I went to the mental facility two days later. A late morning chill blew against me as I walked through the parking lot to the hospital. The wind’s bitterness echoed my unease.

Jillian Flemming resided in Room 314. My arrival there startled me. A familiar man sat at my mother’s bedside, reading to her. He wore glasses. His brown hair was neatly combed. His voice was soothing. Neither he nor my barely lucid mother noticed me as I stood in the doorway, trying to determine this fellow’s identity.
Hagen
, I finally realized. That long-lost wreaker of havoc and brother I had nearly forgotten – Hagen.

He looked up from what he was reading. Our eyes met. An odd smile formed on his lips.

“Sebastian,” he said. “My God. Sebastian.”

“Sebastian,” my mother groaned.

I said to Hagen, “‘My God’ is right. What hole in the universe did you crawl out of?”

He laughed. “An understandable reaction.”

I stared at him blankly.

“Perhaps you remember me, Sebastian. I am still your brother.”

“Sebastian,” my mother groaned.

“A brother by blood and little else,” I said.

“I can’t blame you for thinking that. It’s been a lot of years. I, uh, I missed too much. Like Dad’s funeral. I should have been there. It’s sad, you know, something to regret. But I’m here now. I really want to …”

“Hagen, let’s slow down for a minute. You were the last person I expected to see today. I’m not sure what to think.”

“How could you be? It’s completely out of the blue for me to show up like this. I’m sorry to take you by surprise. I’m sorry I didn’t give you a heads-up. I’m sorry I wasn’t here before. Oh God, Sebastian. I’m sorry for so much.”

“Sebastian,” my mother groaned.

“No sense apologizing to me,” I said. “You’re here now and that’s that. Whether it’s what Mom needs at this point, I don’t know.”

He nodded his head toward the door. “We should let her rest. Would it be alright if we continued this discussion in the hall?”

“Of course.”

As he and I left the room, I glanced back at my mother. Her vacant gaze troubled me. Did she understand that my brother/her son was back?

Standing in a sterile hallway with me, Hagen said, “By the way, you look like you’re doing fairly well for yourself. I’m glad to see that.”
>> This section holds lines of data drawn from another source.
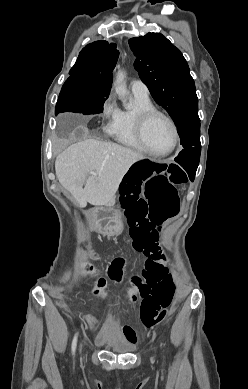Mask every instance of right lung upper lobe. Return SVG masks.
<instances>
[{
	"mask_svg": "<svg viewBox=\"0 0 248 389\" xmlns=\"http://www.w3.org/2000/svg\"><path fill=\"white\" fill-rule=\"evenodd\" d=\"M118 57L116 44L95 41L82 49L69 74L84 77L86 84L92 87L111 89L112 71Z\"/></svg>",
	"mask_w": 248,
	"mask_h": 389,
	"instance_id": "obj_1",
	"label": "right lung upper lobe"
}]
</instances>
“I’m not the one you should worry about. As you can surely tell, the woman in that room is so sick with grief that she doesn’t even know we’re here. If you’re trying to get redemption out of this, you may be setting yourself up for disappointment.”

“Disappointment I can handle. What I can’t handle is the fact that I’ve been as rotten a son as one can be. I admit to being motivated by guilt. Is that wrong?”

“Your motivations don’t matter to me. It’s the effect you might have on her that I’m concerned about. I don’t want this situation to get worse.”

Hagen said, “I’m with you on that. You have no reason to trust me.”

“What difference is it if I trust you or not? If that woman regains anything like normal clarity, she might look to her side and be stunned right back into a catatonic state when she sees that you’ve returned from what she believed was the grave.”

There was a pause. “Damn. I didn’t think of that.”

“Perhaps you should play it safe and visit her when she’s gotten better. That is, if she gets better. She may not, you know.”

Another pause followed. “I get where you’re coming from, man, but I just feel like I should be here. Who knows? Maybe she won’t be startled if she realizes that it’s me. Maybe it’ll help her recover. I have to have hope. All my days of being hopeless are behind me.”

It slowly dawned on me that this once-wayward brother was inadvertently offering me a huge favor. I did not want to tend to our mother. Just coming to the hospital was an inconvenience. I would start a new job soon. I was her son – but so what? She and I had hardly spoken over the preceding ten years. That Hagen had been even less present in her life was inconsequential. If he wanted to play the prodigal son, why should I interfere?

“You’re obviously sincere about this, Hagen. On second thought, I’d like you to stay. Mom would probably be overjoyed to find out that you’re alive.”

He thanked me and gave me a big hug I didn’t deserve. He thought that I was doing him a favor. I left the hospital, gambling that my brother would be an adequate caretaker and thereby allow me to shirk my own familial duties without guilt. That gamble would prove astute in the former case, painfully unsound in the latter.